Hulkification – In this feature, Adam Kubert, Tommy Ohsuka, Salvador Larroca, and Katsuya Terada draw the Hulk in a variety of styles. They adapt a scene from the movie into comic form in the styles of manga, European, Marvel, and more. This is a neat feature for comic fans.

Superhero Revealed – The Anatomy of the Hulk – In this feature you can look at ILM models of the Hulk in a simulated computer system. You can also click on various Hulk body parts and get details about his strength, size, history, and more. It’s an interesting, though sometimes tedious way of presenting Hulk trivia.

Evolution of the Hulk – This featurette chronicles the origins of the Hulk comic book through the TV series to the new movie incarnation. It discusses the origins of the characters, the troubles with getting the shows made, and more. There are interviews with Stan Lee, Avi Arad, and the other people behind the scenes of Hulk. If you’re not familiar with the Hulk comic, this is worth checking out. Comic fans will also appreciate it.

Hulk Cam – As you watch the movie, you can select this option which will put icons on the screen during the film. As the icon appears, you click it and the film kicks over to some special bonus footage featuring behind the scenes looks at the points in the film you just viewed. These include footage of the actors filming the dialogue, practicing the stunts, and more. There are also interviews with them. All in all, it’s a good way to watch the movie. I do wish they had an option for watching them separately, though. The only drawback is that you see a lot of this footage in the other bonus features on the DVD. A lot of it is recycled.

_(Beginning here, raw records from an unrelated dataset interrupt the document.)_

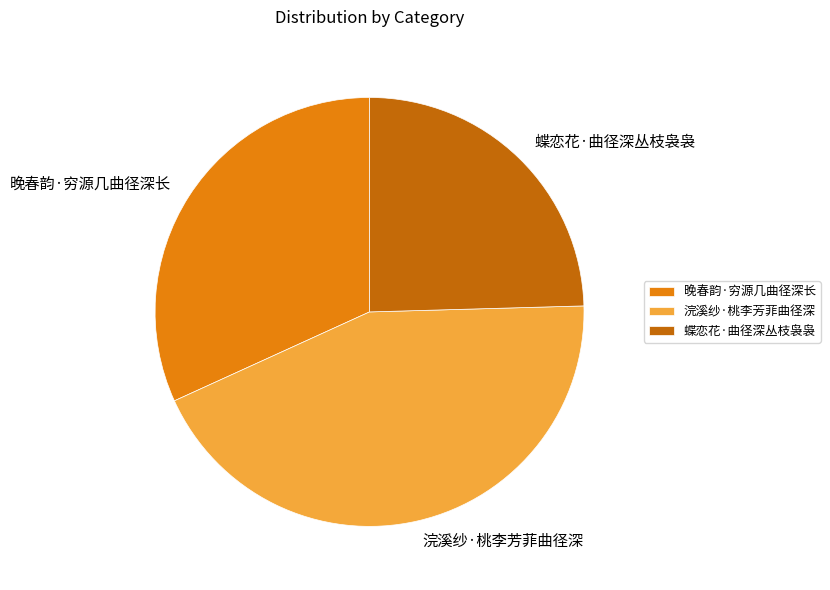

Does 蝶恋花·曲径深丛枝袅袅 account for over 50% of the chart?

No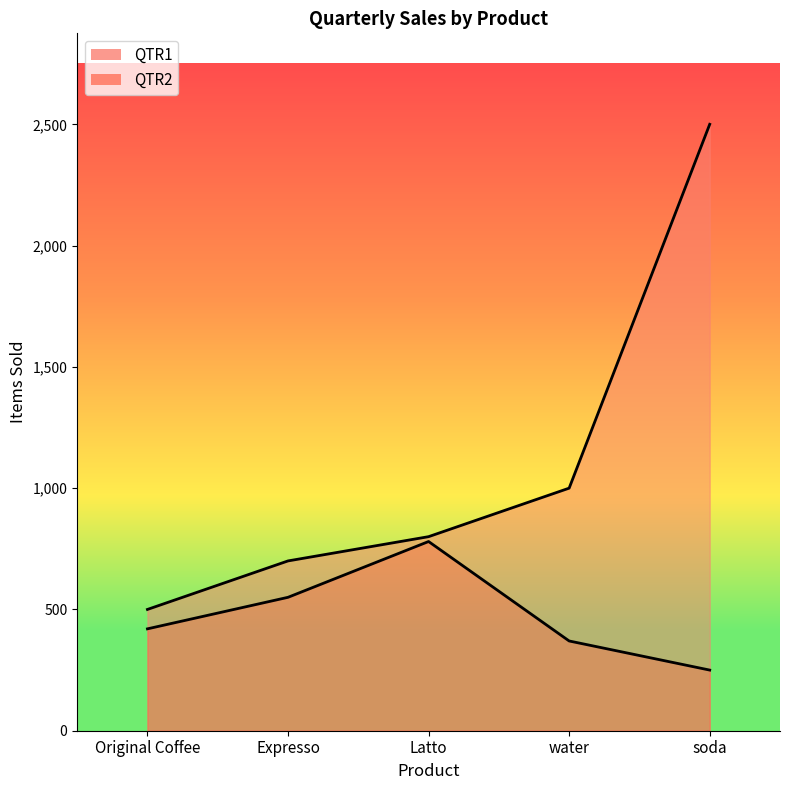

Reading right to left, extract all data points from this chart.

QTR1: 2500	1000	800	700	500
QTR2: 250	370	780	550	420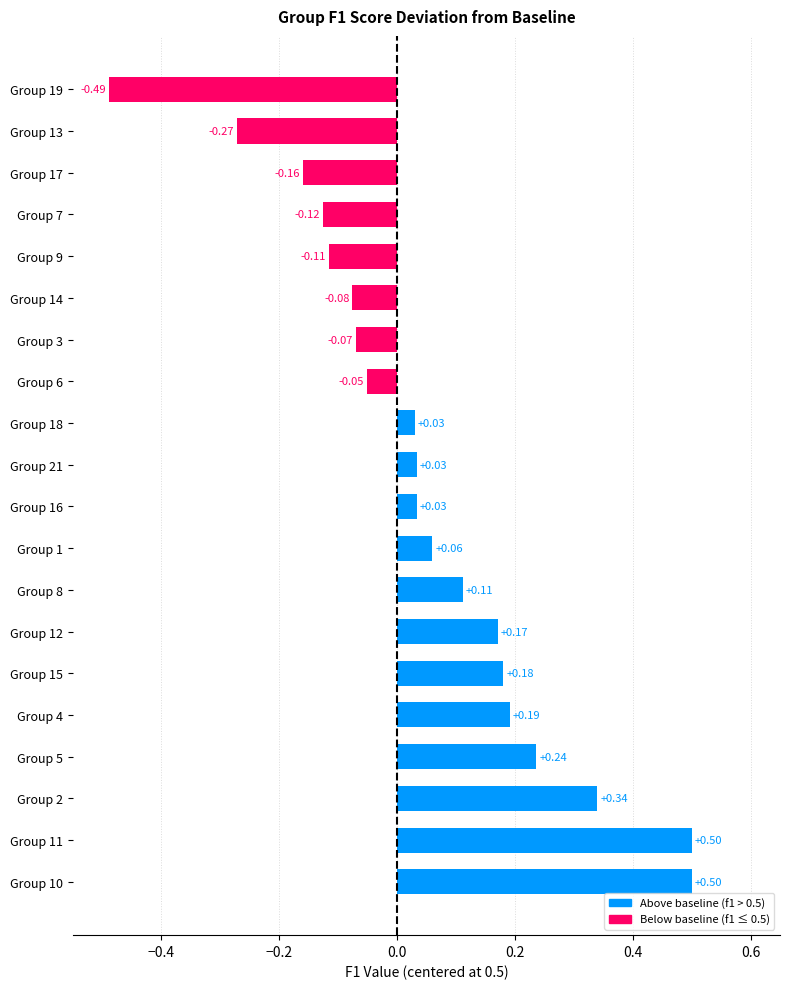

What is the change in value from Group 11 to Group 14?

-0.6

The Incredible Ang Lee – Whether or not Ang Lee’s style is your cup of tea, you have to admire how involved he is with every step of the production of his films. In this you see him discussing his characters, presenting his ideas for the films, and even getting in the motion capture suit to act out the body movements for the CG Hulk. Some of the coolest moments in the film are actually acted out by Lee himself via ILM. It’s quite an interesting profile of a unique director.

The Making of the Hulk – This is a series of four videos covering different aspects of the making of the film. You can get detail on the cast and crew, the effects, the physical stunts and the music. If you liked Hulk, there’s something here of interest to you. Danny Elfman fans will also be pleased to see him heavily featured in the music video. (Heck, even Slash gets some screen time for an interview.) It’s a pretty good making of video feature.

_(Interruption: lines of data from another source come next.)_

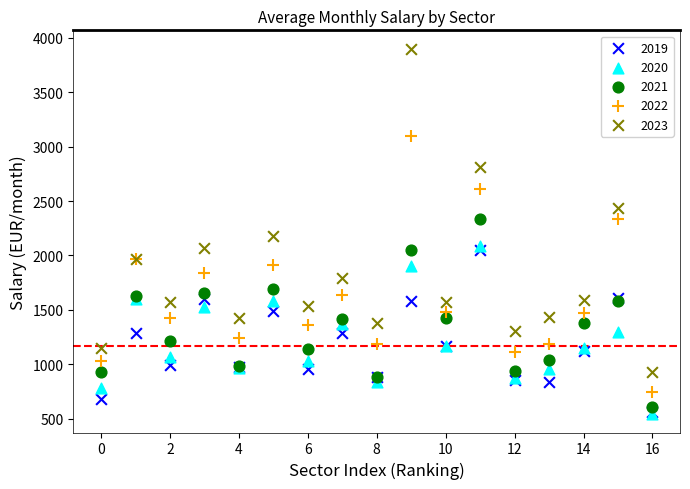

Across all series, what Y value is closest to 2220?

2174.3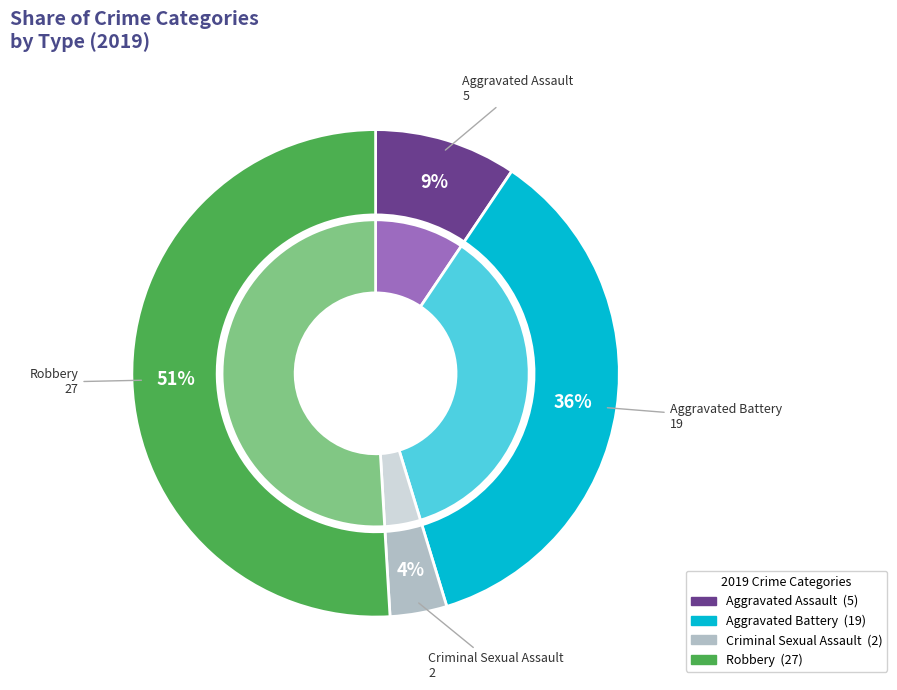

What percentage do Robbery and Criminal Sexual Assault together represent?

54.7%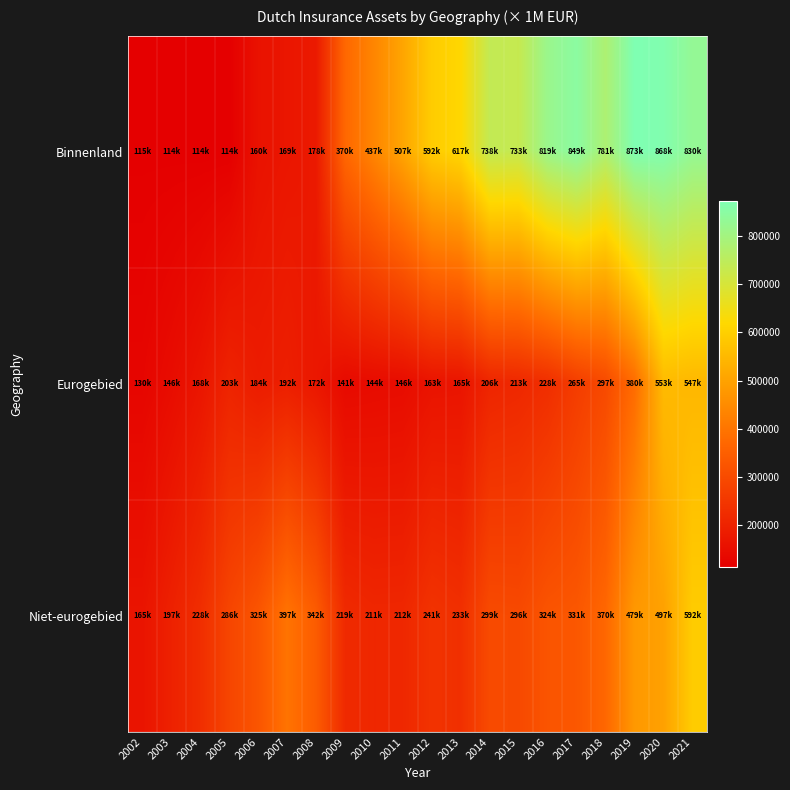

At how many categories does at least one series exceed 251368?

17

The Dogfight (making-of-featurette) – One of the more exciting action sequences in the movie is detailed in this bonus feature. Here you get an in-depth look at the planning and execution of the dog fight in the film. It’s amusing to see Ang Lee present his storyboards for the sequence, then see the jaws of the ILM folks drop. To see Ang Lee throw his ideas out there without thought to cost is pretty cool. It definitely challenged him to reduce it and the effects gurus to step up to bat and realize as much of it as possible. You also get to see dogs in motion capture suits and the battle being rendered in computers. Overall it’s a really impressive look at the creation of the scene.

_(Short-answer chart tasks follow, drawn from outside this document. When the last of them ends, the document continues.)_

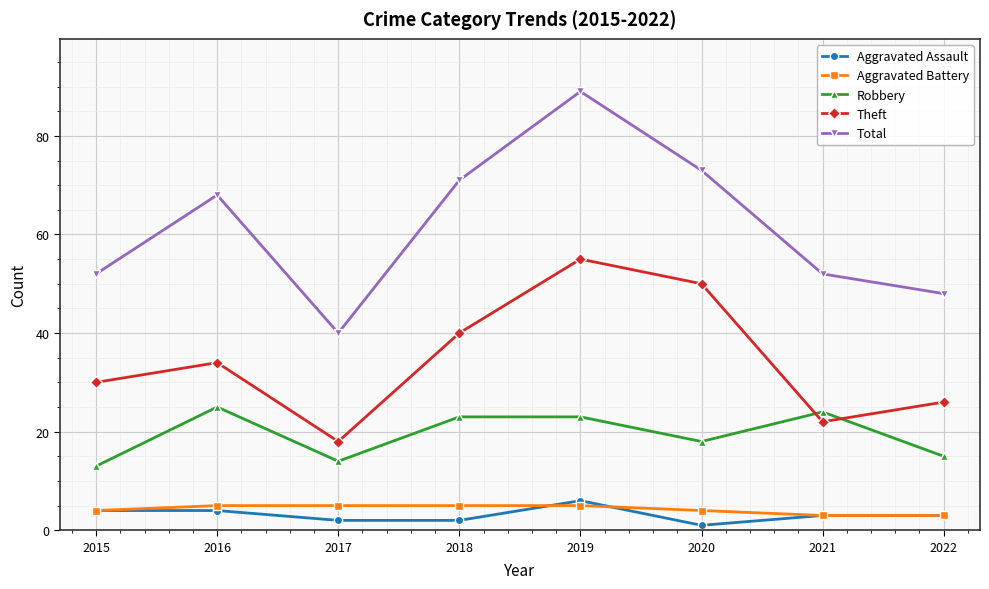

Reading left to right, transcribe all the data shown in this chart.

Aggravated Assault: 2015=4	2016=4	2017=2	2018=2	2019=6	2020=1	2021=3	2022=3
Aggravated Battery: 2015=4	2016=5	2017=5	2018=5	2019=5	2020=4	2021=3	2022=3
Robbery: 2015=13	2016=25	2017=14	2018=23	2019=23	2020=18	2021=24	2022=15
Theft: 2015=30	2016=34	2017=18	2018=40	2019=55	2020=50	2021=22	2022=26
Total: 2015=52	2016=68	2017=40	2018=71	2019=89	2020=73	2021=52	2022=48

There is one gripe I have to mention about this whole DVD set, though. When you put the first disc in your player, it forces you to watch trailers for Sinbad, 2 Fast 2 Furious, Bruce Almighty, and Battlestar Galactica. There’s no way around this and you have to view it all every time. It’s incredibly annoying and a horrible way to have view the Hulk. There’s also the inexplicable inclusion of a Sunny Delight ad in the extras that has nothing to do with the Hulk whatsoever. It comes across as terribly commercial and is a turn off.

The Bottom Line:
This is a must-have DVD for comic fans, ILM fans, and action fans. Other folks will find it a bit of a mixed bag, but it is still very much worth checking out at least once.